Ella odiaba mirarse al espejo pero por mi lo intentaba; a veces la veías ahí delante, frágil y callada, mucha gente pensaría que simplemente se estaría observando pero yo, yo sabía que dentro de su mente no dejaba de repetirse lo horrible que era y cómo alguien como yo podía quererla. Y cuando la veía demasiado seria, me ponía justo detrás suya, la rodeaba con mis brazos y me apoyaba en uno de sus hombros y la miraba fijamente en el reflejo del espejo y con una pequeña sonrisa le decía lo preciosa que estaba y, aunque no quisiera, ella siempre acababa sonriendo. Y después se giraba, se giraba para besarme sabiendo que en ese beso me decía aquellos 'gracias' que no tenía valor a pronunciar sabiendo que, con esas estupideces que yo le hacía, empezaba a quererse un poco más.
Ella odiaba tantas cosas que yo empecé a querer pero, hostia, teníais que ver lo feliz que era cuando estaba conmigo, se reía sin miedo, se miraba al espejo sabiendo que yo aparecería por detrás, se peinaba queriendo estar más guapa sin saber que a mi me gustaba más desmelenada, más despeinada; a lo loco, después de hacer el amor; en ese instante cuando me sonreía y me decía lo mucho que me quería estaba preciosa. Qué digo preciosa, estaba increíble, insuperable. No había cosa más bonita que verla despertar entre mis brazos y sentir que cada vez que ella no podía más, se venía a refugiar en estos sabiendo que ahí, era el mejor lugar de todos en el que llorar porque sabía que yo la cuidaría y, ahora que no estoy ahí para cuidarla me pregunto si se seguirá queriendo como me gustaría que lo hiciese, queriéndose tanto como yo le quise y le quiero.

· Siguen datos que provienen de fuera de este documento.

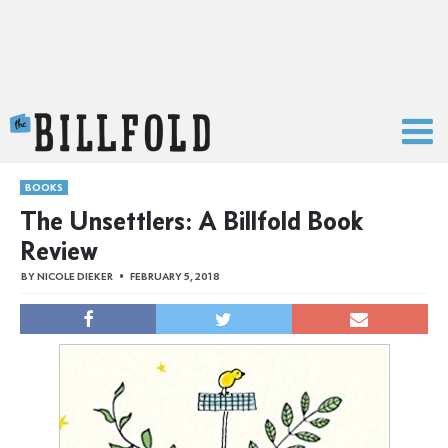
The Billfold
BOOKS
The Unsettlers: A Billfold Book
Review
BY
NICOLE DIEKER
FEBRUARY 5, 2018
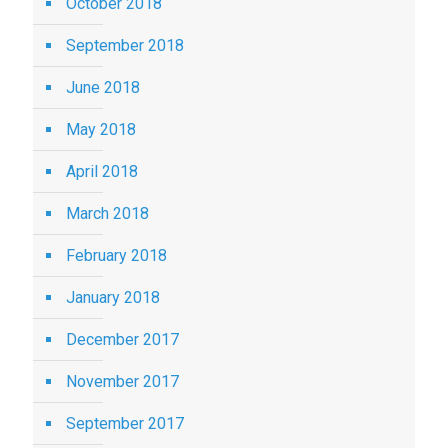
October 2018
September 2018
June 2018
May 2018
April 2018
March 2018
February 2018
January 2018
December 2017
November 2017
September 2017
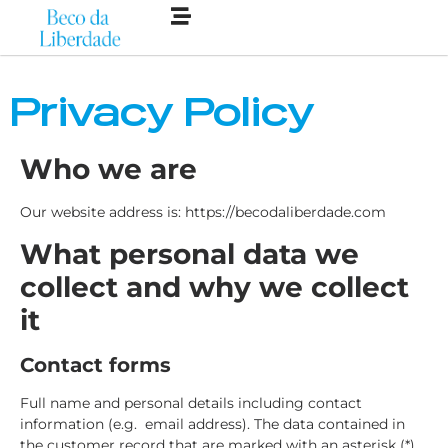
Privacy Policy
Who we are
Our website address is: https://becodaliberdade.com
What personal data we
collect and why we collect
it
Contact forms
Full name and personal details including contact
information (e.g. email address). The data contained in
the customer record that are marked with an asterisk (*)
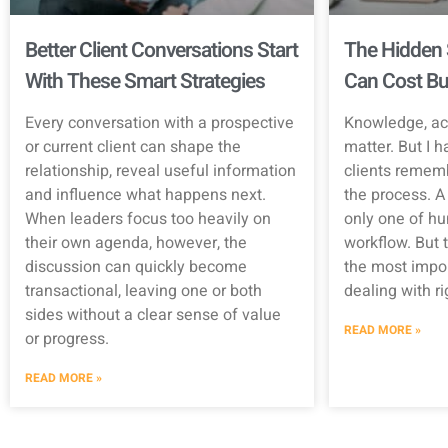
Better Client Conversations Start
The Hidden 
With These Smart Strategies
Can Cost Bu
Every conversation with a prospective
Knowledge, ac
or current client can shape the
matter. But I h
relationship, reveal useful information
clients rememb
and influence what happens next.
the process. A 
When leaders focus too heavily on
only one of hu
their own agenda, however, the
workflow. But t
discussion can quickly become
the most impor
transactional, leaving one or both
dealing with r
sides without a clear sense of value
READ MORE »
or progress.
READ MORE »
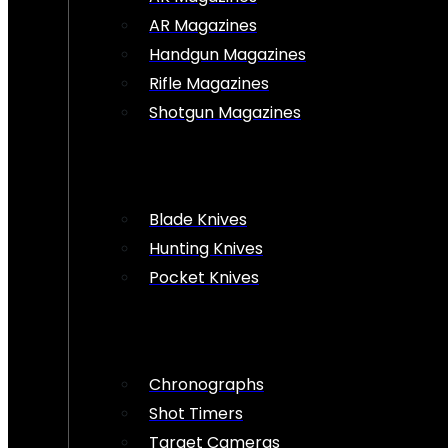
AR Magazines
Handgun Magazines
Rifle Magazines
Shotgun Magazines
Blade Knives
Hunting Knives
Pocket Knives
Chronographs
Shot Timers
Target Cameras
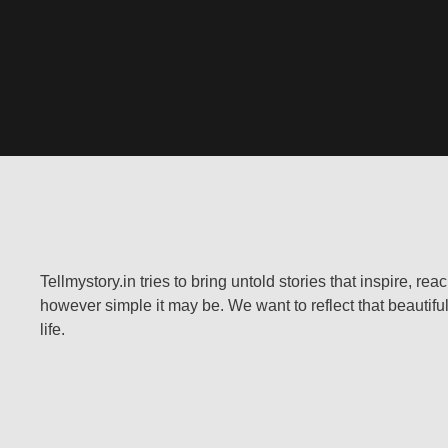
Tellmystory.in tries to bring untold stories that inspire, re
however simple it may be. We want to reflect that beautiful
life.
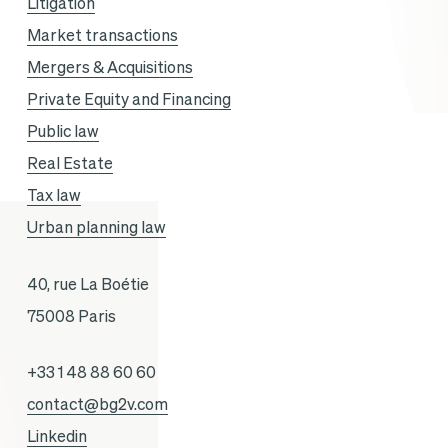
Litigation
Market transactions
Mergers & Acquisitions
Private Equity and Financing
Public law
Real Estate
Tax law
Urban planning law
40, rue La Boétie
75008 Paris
+33 1 48 88 60 60
contact@bg2v.com
Linkedin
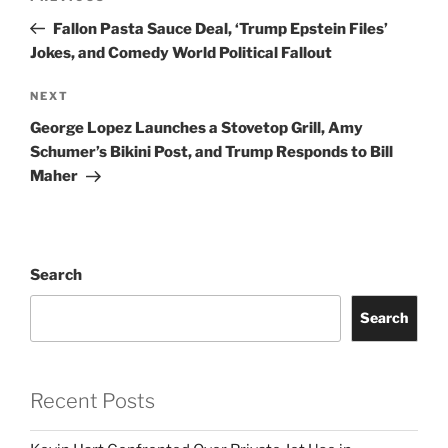
navigation
Post
Fallon Pasta Sauce Deal, ‘Trump Epstein Files’
Jokes, and Comedy World Political Fallout
Next
NEXT
Post
George Lopez Launches a Stovetop Grill, Amy
Schumer’s Bikini Post, and Trump Responds to Bill
Maher
Search
Search
Recent Posts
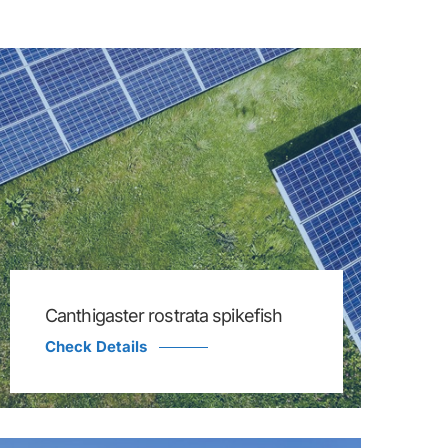
Canthigaster rostrata spikefish
Check Details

Ella se odiaba y yo la quería y quería enseñarle en que lo raro no era que alguien como yo, un tonto, la quisiera..lo raro era que alguien tan increíble como lo era ella ni se amara. Era fácil de querer, joder, la mirabas y te sonreía y ya la querías. No podías no hacerlo y yo tuve la suerte de conocerla y es que cuando encuentras a alguien así piensas en todas las noches en las que has estado solo y, te das cuenta de que esas noches no eras ni la mitad de feliz que lo eres con ella y sí, la quise y lo sigo haciendo y ella no se quedaba corta en eso, no sabes lo bonito que quería, a su manera porque ella nunca te lo decía pero te miraba a los ojos y sabías que lo hacía, con ese brillo te decía lo mucho que te quería y hasta ahora no hay nadie que me haya querido así y aunque la haya tampoco la quiero como la seguiré queriendo a ella. No habrá otros hoyuelos en los que me pierda ni a los que quiera besar, ni unas ojeras tan bonitas por las que velar, ni unos labios mejores a los que besar, ni una chica tan perfecta como lo era ella a la que querer y amar.